Frats and Sororities Failing in Age of Social Networks
What’s the #1 reason to go greek? The social life! Sure they are also great for academics and philanthropy, but let’s be honest, most of those events end in parties. The greeks are still the best when it comes to filling a basement with freshman or crawling the bars, but what about online? I don’t know if I’ve ever run across an appealing or coherent national website for a greek organization.Most of the national sites are ugly and/or broken and serve no purpose for any of their active members. Then, they take it a step further by relying on each chapter to create their own website usually hosted by the chapter’s university. The chapter websites regurgitate the same content as the national website ( values, tradition, events, become a member, etc.). What’s the point? The national website can never keep track of proper links to chapter websites, and chapter websites are always outdated making them useless information tools.
If you’re unfamiliar with greek life, they run much like a political party. They recruit new members, show them a good time for 4 years, then continually ask for money so that they can continue to recruit new members.
These greek organizations need to take a look at the marvels of social networking for guidance as to how to organize themselves online. I’m not talking about creating a Facebook page or LinkedIn group, but actually structuring their national site like a social network. Barack Obama’s online community is a perfect example of how you can make local organizing easy while maintaining a national database of members. His my.barackobama.com is broken down by state so that voters can keep track of his national campaign while also seeing what’s going on in their state.
That same sort of system could connect local chapters to their national office and vice versa. There would be no need to republish basic facts like the tradition and history by each chapter. Events could be organized nationally and locally. Potential new members can view everything about an organization in one place. They could even connect with alumni in their area before leaving for college (yes greek recruitment starts before freshman move-in just like college sports). The single most requested item whenever I designed a greek website was pictures. Now they would all be in one place with the ability to make public or private.
The beauty of a system like this is its scalability. Remember how quickly Facebook spread from campus to campus and then to high schools and cities? Same concept. If a new chapter is founded, it has a brand new website set up instantly. Better still, the organization’s branding is maintained effortlessly! If someone (myself if I had the time and resources) could package a greek specific social network platform like Ning, they could go to each greek national organization and sell them the exact same product without any of the other organizations knowing it.
Here are a few examples of current national greek websites:
Pretty pathetic, huh? The guy in the DTD shirt isn’t even a delt!

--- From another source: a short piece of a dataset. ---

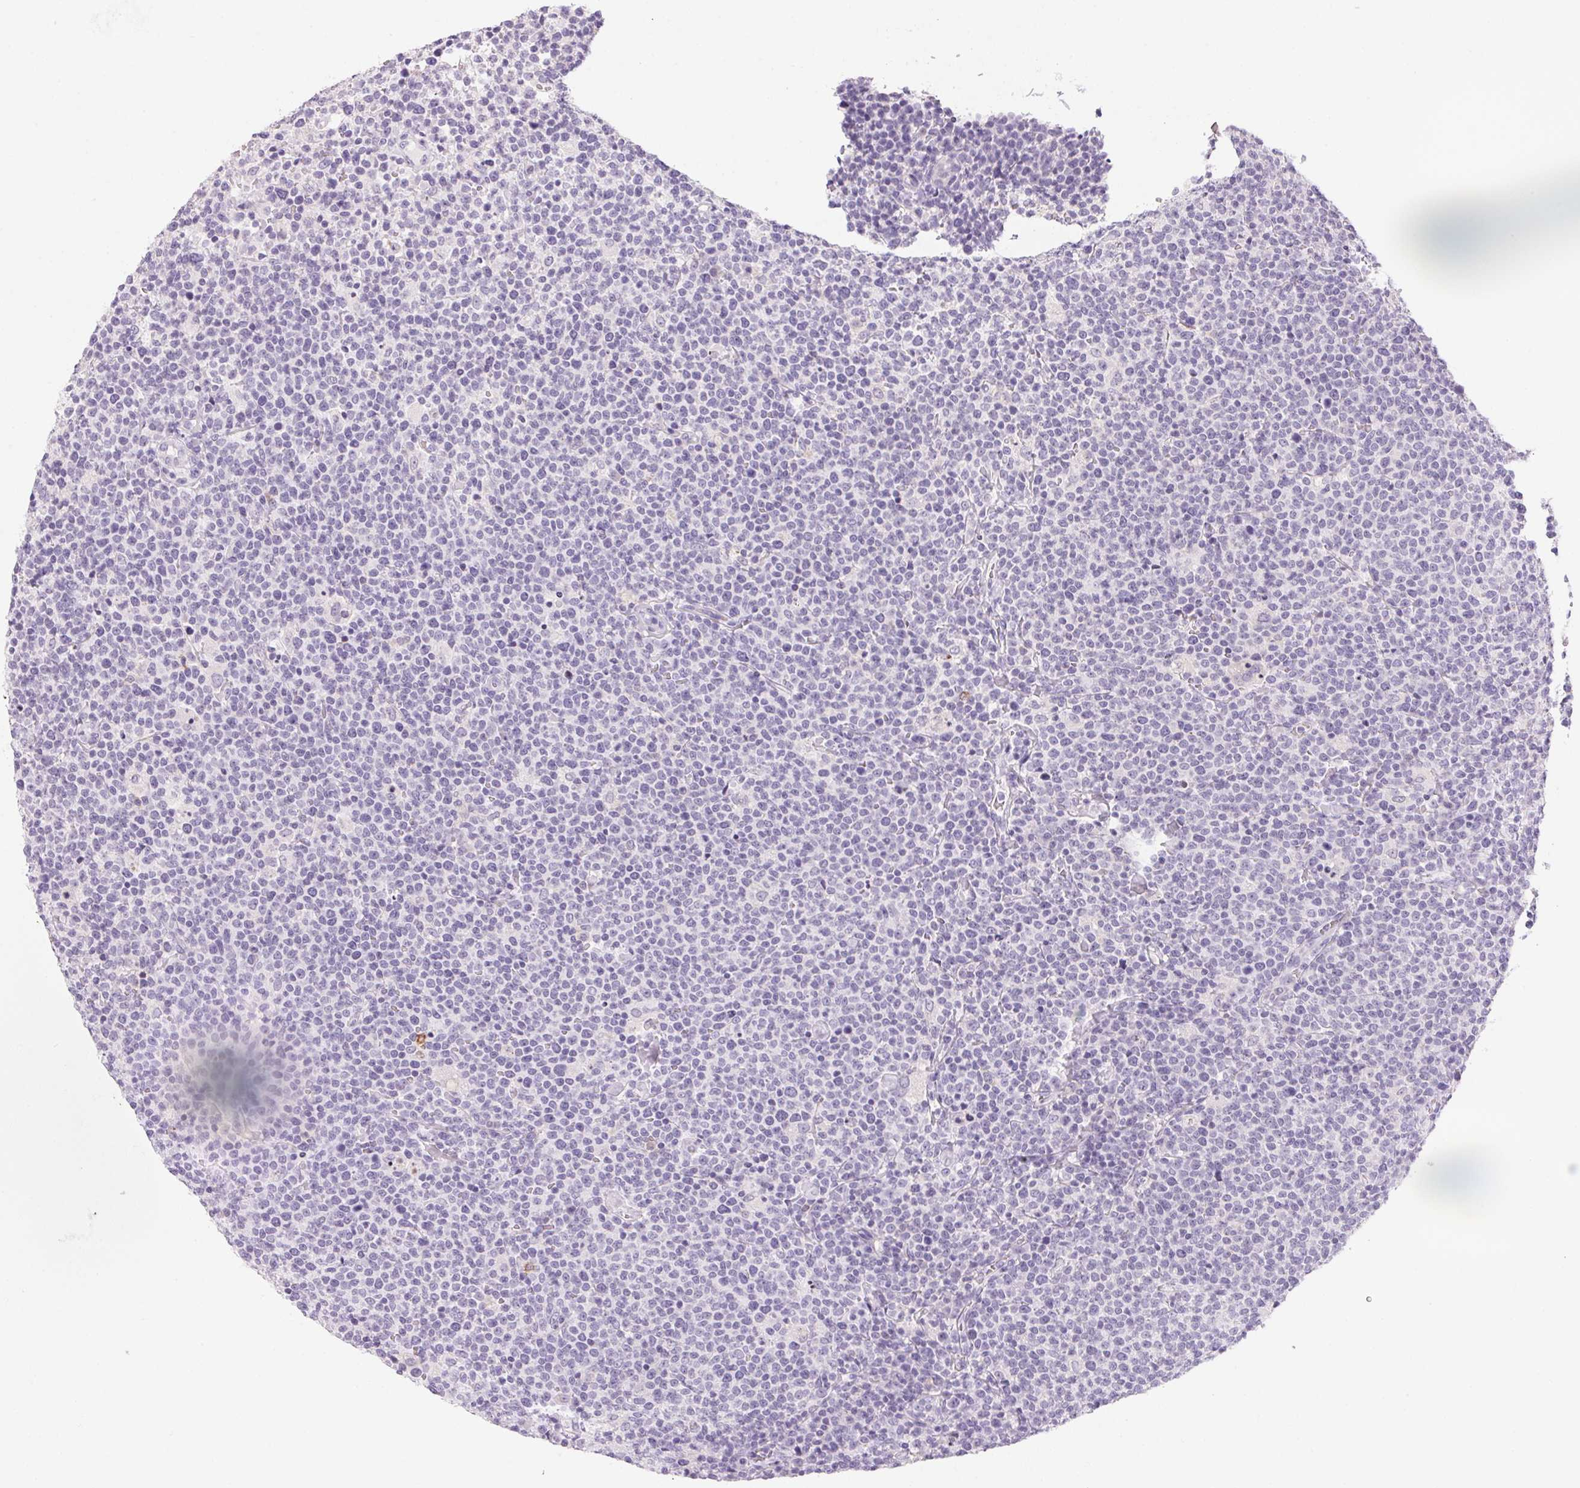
{"staining": {"intensity": "negative", "quantity": "none", "location": "none"}, "tissue": "lymphoma", "cell_type": "Tumor cells", "image_type": "cancer", "snomed": [{"axis": "morphology", "description": "Malignant lymphoma, non-Hodgkin's type, High grade"}, {"axis": "topography", "description": "Lymph node"}], "caption": "A photomicrograph of lymphoma stained for a protein reveals no brown staining in tumor cells.", "gene": "ECPAS", "patient": {"sex": "male", "age": 61}}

I know him from HS, guess he’s developing an acting career.
November 20th, 2008 at 10:44 am
saw you got an accenture offer on twitter, then saw this blog post.
online social networking isn’t a selling point. i’m yet to meet a hs senior who is going to say “oh cool! you have a site like facebook but with lots of old alumni!” nope…in the last 10 years it’s been, “what are you going to do for ME?”
the social networking site becomes useful after initiation, when you understand why you’d want to get to know the old guys at all. my national fraternity has a social site (think ning but private company with its own package). just on general observation the adoption rate is high considering the large number of 40+ alums. but it’s internal…and i doubt anyone who is not initiated really cares about it unless they want to try to sell something (in which case they’re not welcome).
response/discussion welcome.
November 20th, 2008 at 11:31 am
I agree it’s not a selling point and you are spot on with the “what are you going to do for me?”
Just having some general organization and branding could really help most of the greek world. Once they’re organized nationally and by chapter, real possibilities start to emerge. Members from different chapters can now connect, Alumni can easily keep tabs on what’s going on, and the whole organization runs smoother.
Social networking breeds social interaction! Alumni has extra tickets to an event? He can blast the closest chapter to offer them up (recruiting opportunity). Summertime and everyone is spread across the country? Members can get together effortlessly, and if they’re home, bring their little brother and friends who are off to State U come fall. Why should I join your frat? Look at all the events we do together and did you see in our side-bar that we offer some scholarship for new members? Why wouldn’t I want to join a place that has great activities, members from my hometown, and offer easy scholarships?
All that is because they have a great website that allows actives, alumni, and new members to interact. That’s what I was really trying to get at.
Thanks for the comment!
November 22nd, 2008 at 9:31 am
But social networking is also a great way to unofficially recruit, too. Just a thought.